Un test indispensable pour mieux comprendre les risques
Les aérosols stratosphériques sont un élément clé de la technologie de géo-ingénierie solaire, que certains ont proposée comme « plan B » pour contrôler l’élévation de température de la Terre si celle-ci rend les conditions intolérables et que les gouvernements ne prennent pas les mesures nécessaires. Des études ont montré que l’adoption généralisée de la géo-ingénierie solaire pourrait être finalement peu coûteuse et plus sûre que certains le craignent. Mais les opposants estiment que les conséquences de cette technologie ne sont pas suffisamment bien comprises ; selon eux, les ISA à grande échelle pourraient endommager la couche d’ozone, provoquer un échauffement dans la stratosphère et perturber les écosystèmes.
Le professeur Frank Keutsch, qui dirige le groupe de recherche autour de la SCoPEx (pour stratospheric controlled perturbation experiment), a lui-même reconnu qu’il partageait de nombreuses préoccupations des écologistes. Néanmoins, si les expériences sont autorisées, elles permettraient justement de mieux comprendre les risques de la géo-ingénierie solaire. « Le risque de ne pas faire de recherche sur ce sujet l’emporte sur le risque de faire cette recherche », résume l’expert, qui souhaiterait s’entretenir avec les groupes de militants pour leur expliquer son point de vue.
Selon lui, l’ampleur et l’impact du changement climatique sur l’humanité sont tels qu’aucune « solution miracle » ne parviendra à l’endiguer.
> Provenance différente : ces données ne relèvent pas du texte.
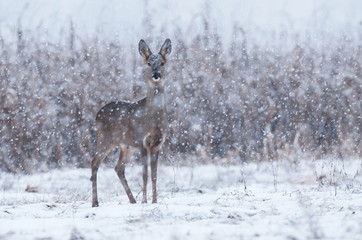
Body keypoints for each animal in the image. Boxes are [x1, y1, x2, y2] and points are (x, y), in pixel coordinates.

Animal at [90, 39, 170, 206]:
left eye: (162, 62)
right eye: (148, 63)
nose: (156, 74)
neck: (154, 121)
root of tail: (98, 114)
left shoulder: (159, 143)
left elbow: (154, 174)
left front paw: (154, 201)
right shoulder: (142, 140)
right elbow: (145, 174)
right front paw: (145, 201)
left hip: (125, 146)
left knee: (118, 168)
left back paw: (132, 200)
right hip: (105, 138)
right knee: (94, 162)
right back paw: (95, 202)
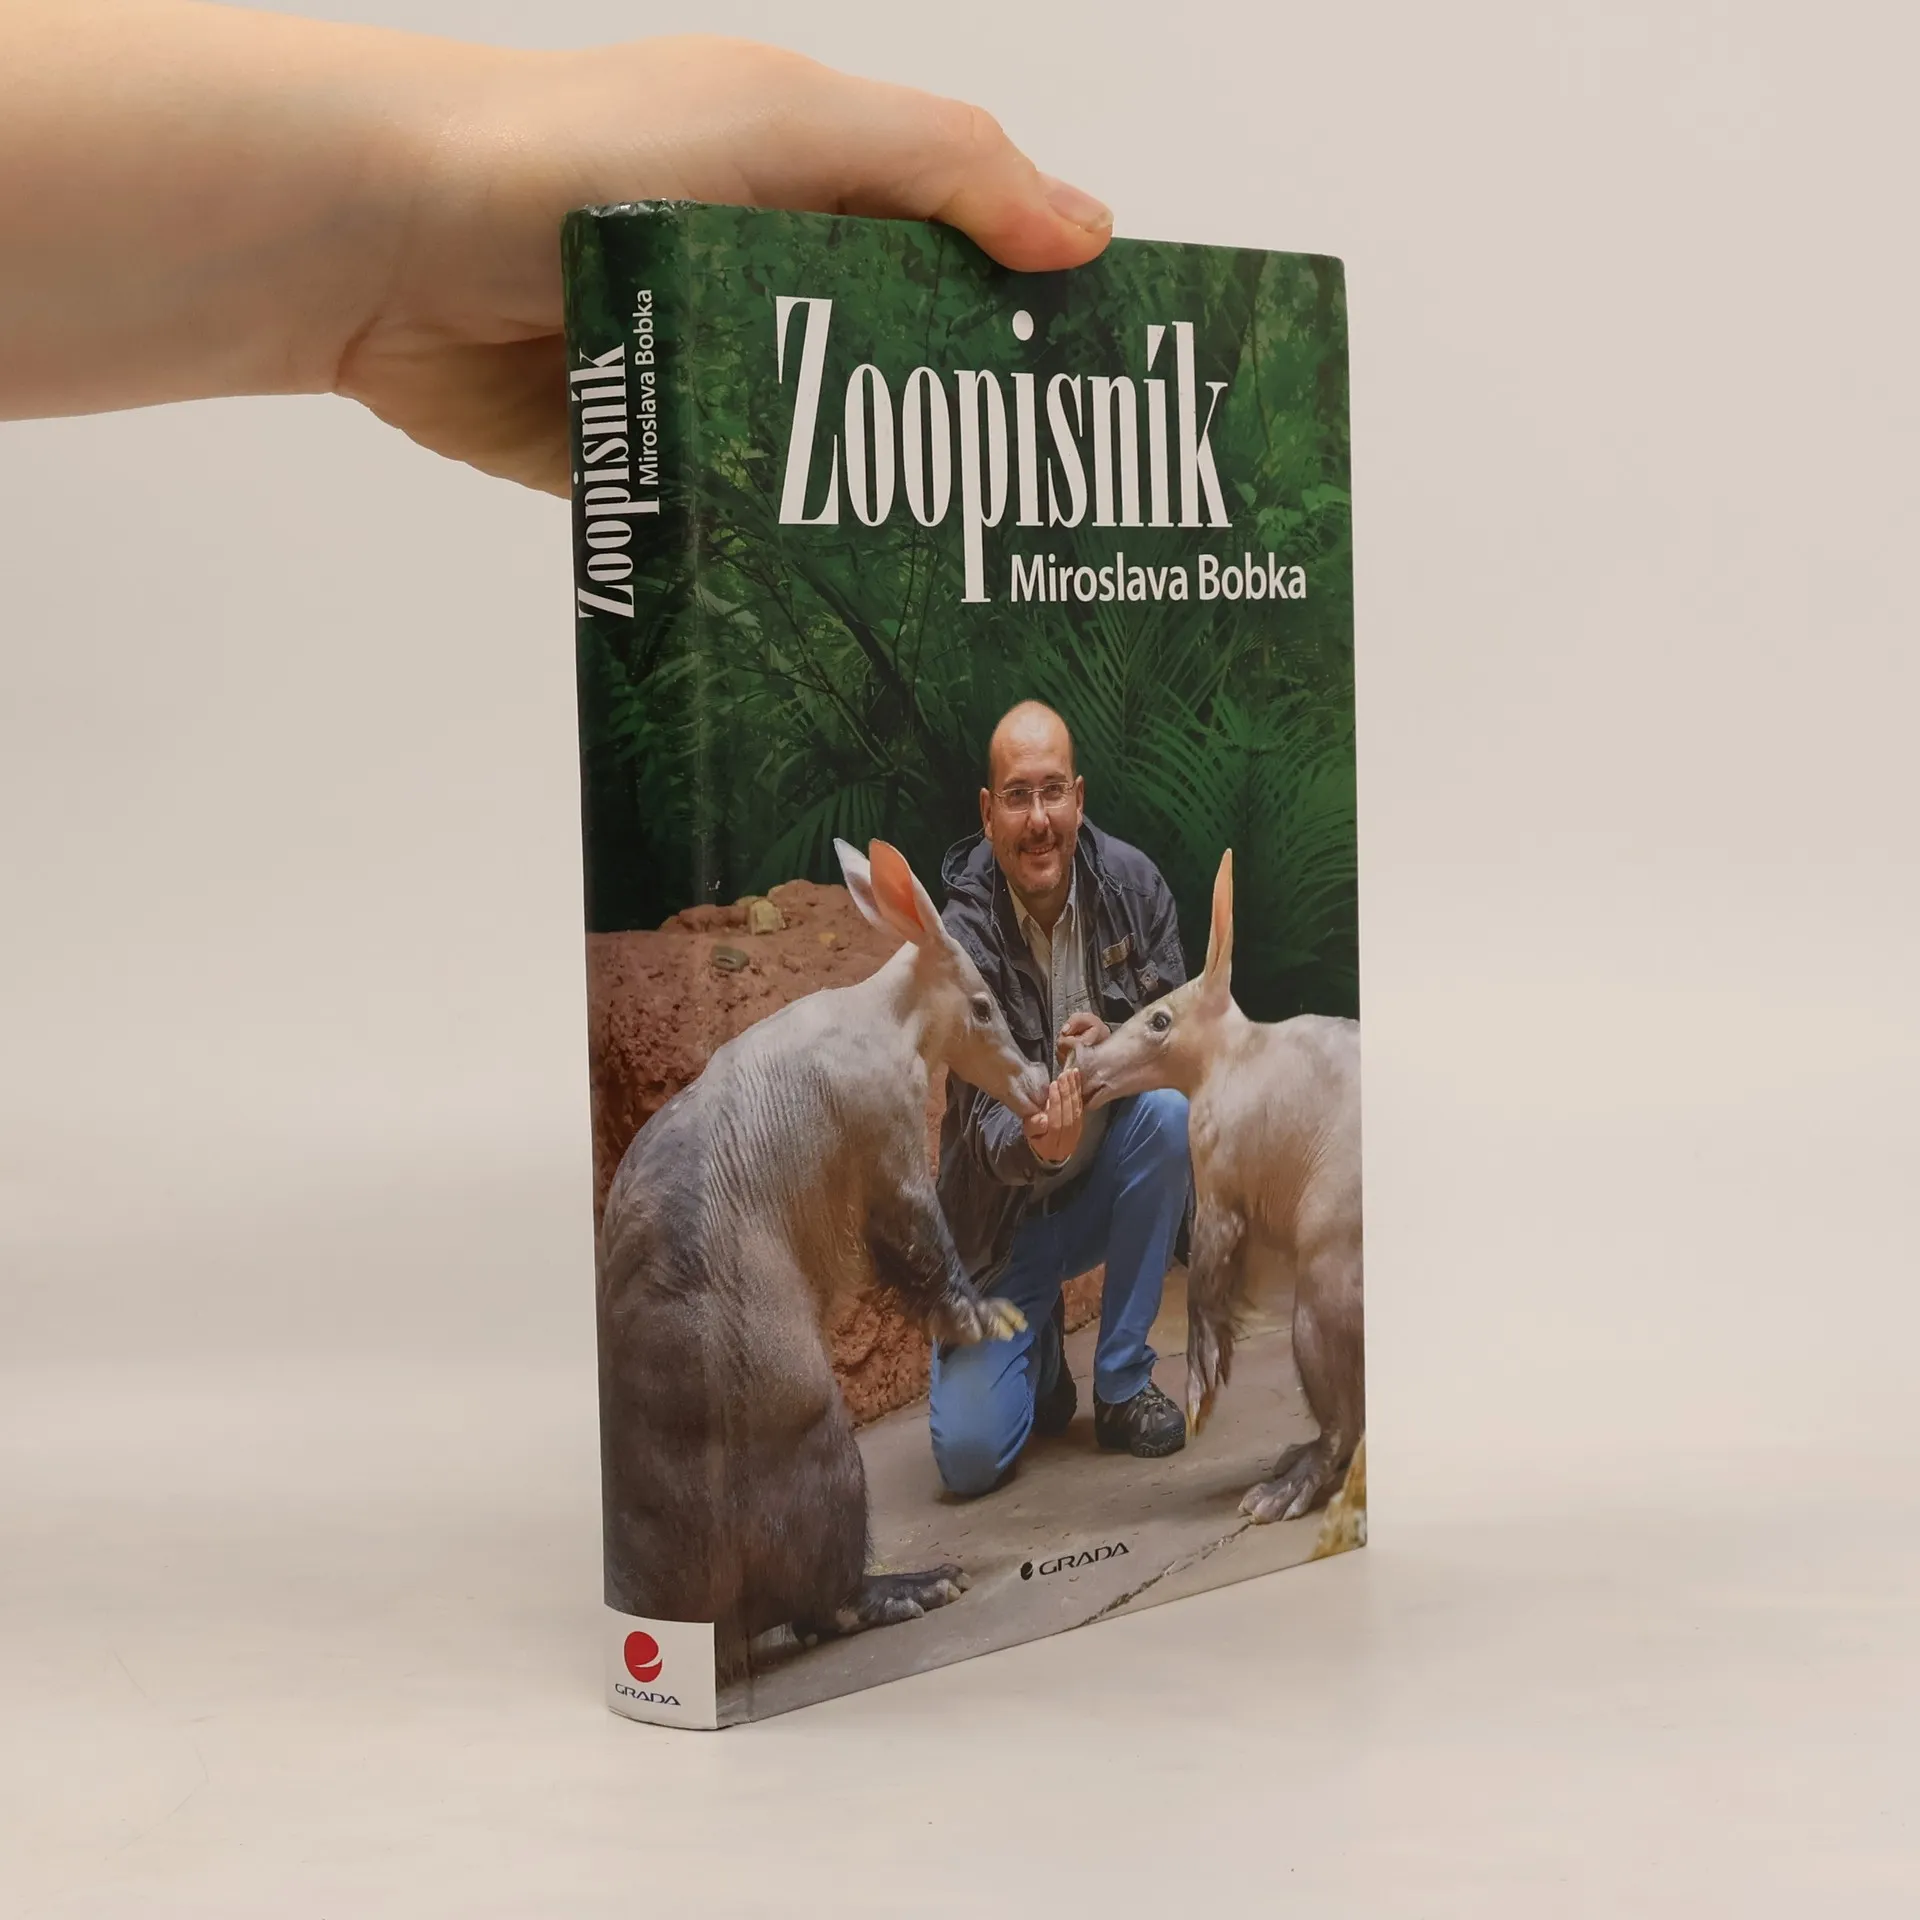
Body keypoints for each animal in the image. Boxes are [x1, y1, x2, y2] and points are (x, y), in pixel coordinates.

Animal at [596, 838, 1051, 1673]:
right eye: (983, 1005)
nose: (1036, 1084)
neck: (887, 1019)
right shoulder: (886, 1138)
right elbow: (922, 1236)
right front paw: (984, 1318)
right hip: (801, 1420)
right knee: (819, 1598)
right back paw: (911, 1585)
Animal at [1077, 850, 1364, 1522]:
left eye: (1159, 1019)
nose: (1083, 1065)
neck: (1234, 1055)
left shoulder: (1220, 1181)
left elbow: (1204, 1284)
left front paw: (1200, 1395)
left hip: (1322, 1293)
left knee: (1343, 1423)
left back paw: (1283, 1490)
Le spécialiste se dit inquiet pour l’avenir du monde et dans ce contexte, il estime que toutes les options permettant de limiter le réchauffement climatique — dont la gestion du rayonnement solaire — doivent être envisagées. La méthode est toutefois encore au stade de la théorie. Idéalement, l’effet de ces particules réfléchissantes doit être similaire à ce que produisent les grandes éruptions volcaniques, lors desquelles des particules de dioxyde de soufre sont libérées et demeurent en suspension dans la stratosphère, où elles réfléchissent le rayonnement solaire. À titre d’exemple, l’éruption du mont Pinatubo aux Philippines, en 1991, a provoqué une baisse des températures mondiales d’environ 0,6°C pendant 15 mois!
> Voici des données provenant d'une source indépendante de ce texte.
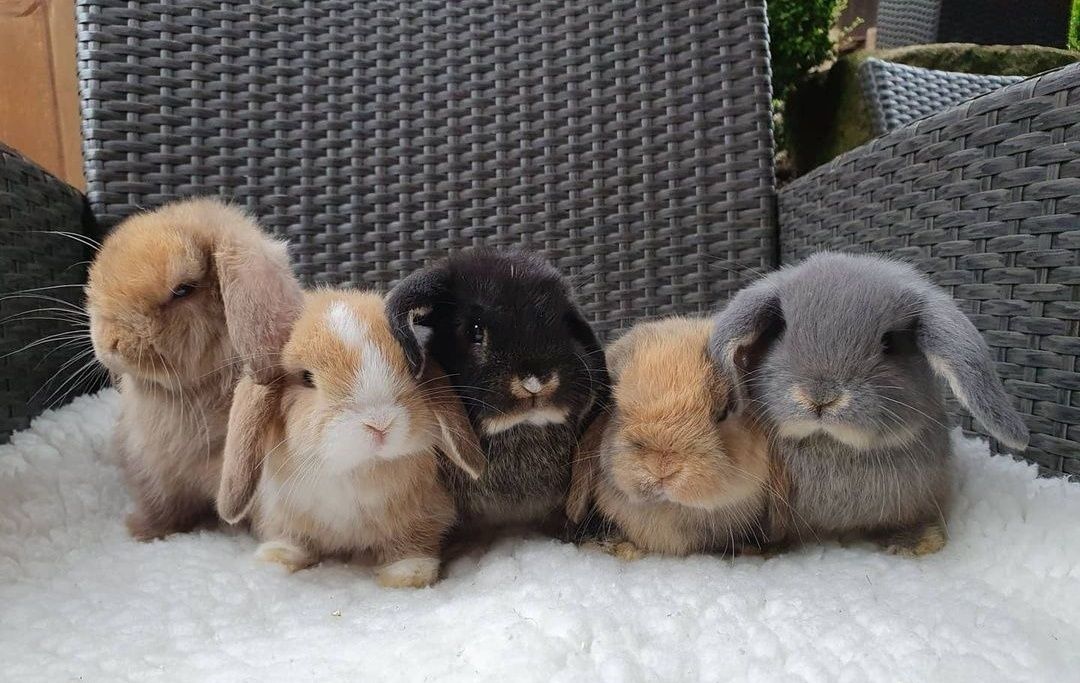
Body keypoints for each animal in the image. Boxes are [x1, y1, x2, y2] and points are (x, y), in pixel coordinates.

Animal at [84, 199, 302, 542]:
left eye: (183, 290)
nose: (111, 343)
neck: (192, 391)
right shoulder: (153, 472)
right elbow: (162, 509)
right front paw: (144, 532)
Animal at [216, 291, 486, 587]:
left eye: (409, 367)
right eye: (306, 378)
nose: (379, 422)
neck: (352, 470)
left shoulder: (420, 513)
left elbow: (411, 542)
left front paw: (408, 575)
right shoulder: (281, 509)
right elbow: (289, 536)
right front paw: (276, 558)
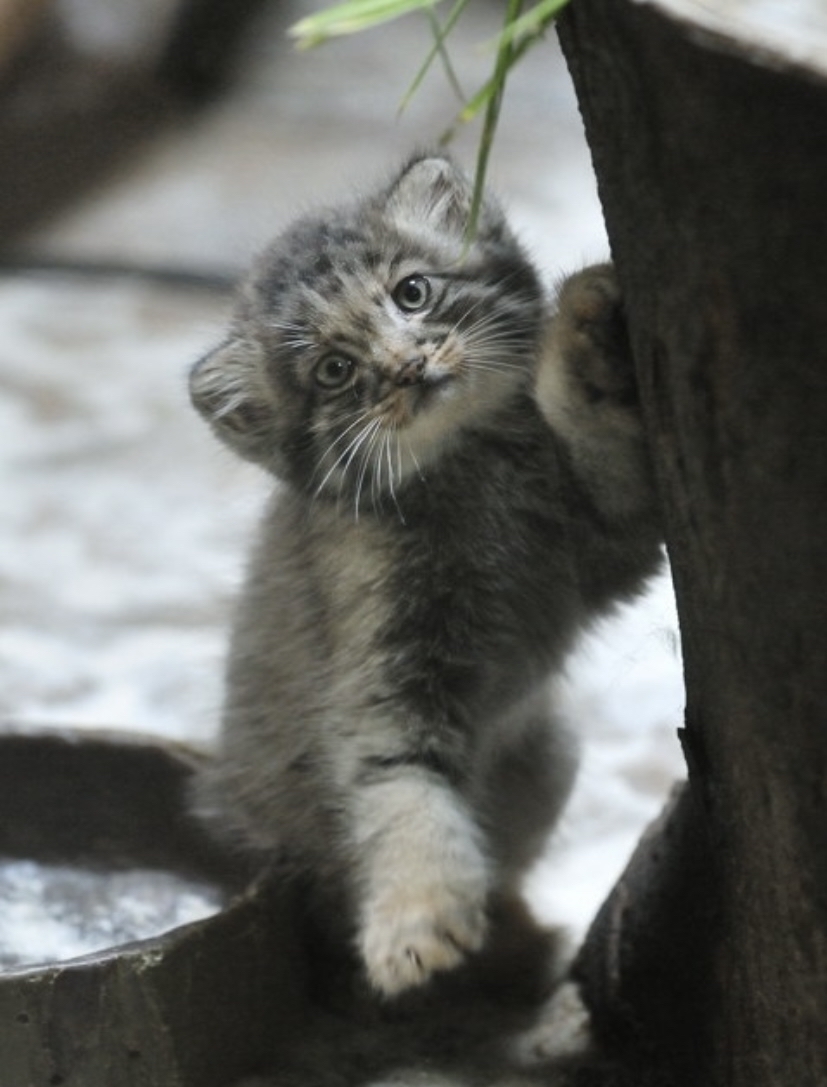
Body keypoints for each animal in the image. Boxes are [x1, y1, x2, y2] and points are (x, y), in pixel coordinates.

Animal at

Les chercheurs espèrent ainsi que SCoPEx fera progresser les modèles de géo-ingénierie solaire et améliorera la compréhension des risques et des avantages potentiels de cette technologie. Dans le cadre de ce projet, si leur vol d’essai est autorisé, ils prévoient dans un second temps de mener des expériences à petite échelle sur des aérosols de carbonate de calcium et d’autres substances, à une altitude de 20 km environ.